Wasvary H, Czako P, Poulik J, Lucas R
Department of General Surgery and Pathology, William Beaumont Hospital, Royal Oak, Michigan, USA.
Am Surg. 1998 Aug;64(8):729-32; discussion 732-3.
Considerable controversy exists regarding the ability to predict the biologic behavior of Hurthle cell tumors. Some have found the clinicopathologic criteria used to differentiate benign from malignant lesions to be unreliable and have advocated total thyroidectomy for all Hurthle cell neoplasms. From January 1980 to December 1995, 39 patients had surgery for Hurthle cell tumors of the thyroid. The surgical pathologic findings were reviewed by an experienced pathologist (JP). Eight patients had histologic findings of capsular or vascular invasion consistent with carcinoma and had total thyroidectomy. Four of these patients had postoperative evidence of residual disease and were treated by radiation ablation. No evidence of invasion was found in 31 patients diagnosed with Hurthle cell adenoma. Twenty-three of these patients had unilateral lobectomy; total thyroidectomy was done in the remaining 8 patients, 5 of whom were found to have an associated papillary carcinoma at the time of operation. There were no operative deaths or significant morbidity. Twenty-two adenomas (71%) were found in females, whereas males had malignant tumors in 6 of 8 cases (P = 0.025). The mean age of adenoma patients is 54.1 years, and that of the carcinoma patients is 55.8 years. Mean size of benign tumors was 2.8 cm and of malignant tumors 4.1 cm (P = 0.04). Four of seven (57%) carcinomas were larger than 4 cm as compared with 6 of 30 (20%) adenomas (P = 0.069). Follow-up has ranged from 1 month to 15 years, with a mean of 3.2 years. There have been no deaths, and no patients with Hurthle cell adenoma have had evidence of recurrence or metastases during follow-up. Our data suggest that carcinoma patients tend to be male and tumor size is larger. An association was found when trying to predict malignancy by using 4 cm as a threshold size. We conclude that pathologic evidence of capsular or angioinvasion can accurately differentiate benign from malignant tumors. Unilateral thyroid lobectomy is adequate therapy for the treatment of Hurthle cell adenoma, with total thyroidectomy reserved for those patients with histologically proven carcinoma.

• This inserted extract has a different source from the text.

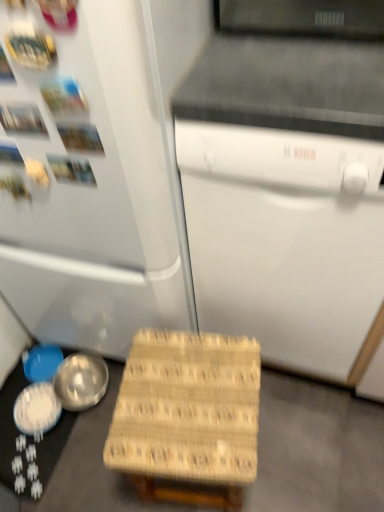
Identify the location of vacant space situated on the left part of blue matte bowl at lower left, acting as the 1th bowl starting from the left. (19, 377).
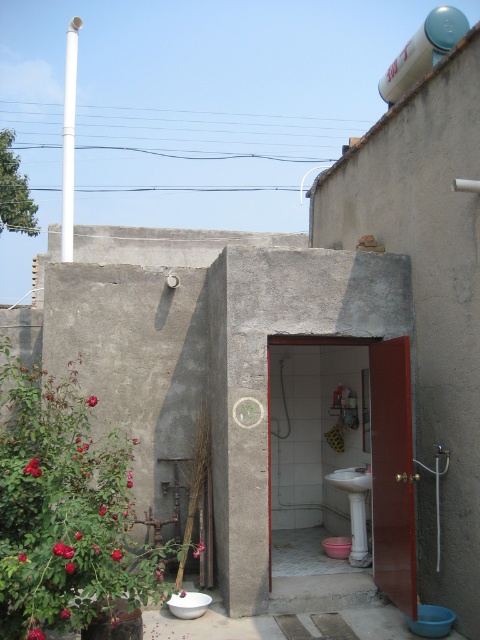
You are a painter who needs to paint both the matte concrete door at center and the white glossy toilet bowl at center. Which object will require more paint due to its height?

关于预测许特莱细胞肿瘤生物学行为的能力存在相当大的争议。一些人发现用于区分良性与恶性病变的临床病理标准不可靠,并主张对所有许特莱细胞肿瘤进行全甲状腺切除术。1980年1月至1995年12月,39例患者因甲状腺许特莱细胞肿瘤接受手术。手术病理结果由一位经验丰富的病理学家(JP)进行复查。8例患者的组织学检查发现有包膜或血管侵犯,符合癌的表现,接受了全甲状腺切除术。其中4例患者术后有残留疾病的证据,并接受了放射性消融治疗。31例被诊断为许特莱细胞腺瘤的患者未发现侵犯证据。这些患者中23例行单侧甲状腺叶切除术;其余8例患者接受了全甲状腺切除术,其中5例在手术时发现伴有乳头状癌。无手术死亡或严重并发症。22例腺瘤(71%)见于女性,而8例男性患者中有6例患有恶性肿瘤(P = 0.025)。腺瘤患者的平均年龄为54.1岁,癌患者的平均年龄为55.8岁。良性肿瘤的平均大小为2.8 cm,恶性肿瘤为4.1 cm(P = 0.04)。7例癌中有4例(57%)大于4 cm,而30例腺瘤中有6例(20%)大于4 cm(P = 0.069)。随访时间从1个月至15年不等,平均为3.2年。无死亡病例,随访期间许特莱细胞腺瘤患者无复发或转移证据。我们的数据表明,癌患者倾向于男性且肿瘤较大。以4 cm作为临界大小来预测恶性肿瘤时发现了一种关联。我们得出结论,包膜或血管侵犯的病理证据可准确区分良性与恶性肿瘤。单侧甲状腺叶切除术是治疗许特莱细胞腺瘤的适当疗法,全甲状腺切除术仅适用于组织学证实为癌的患者。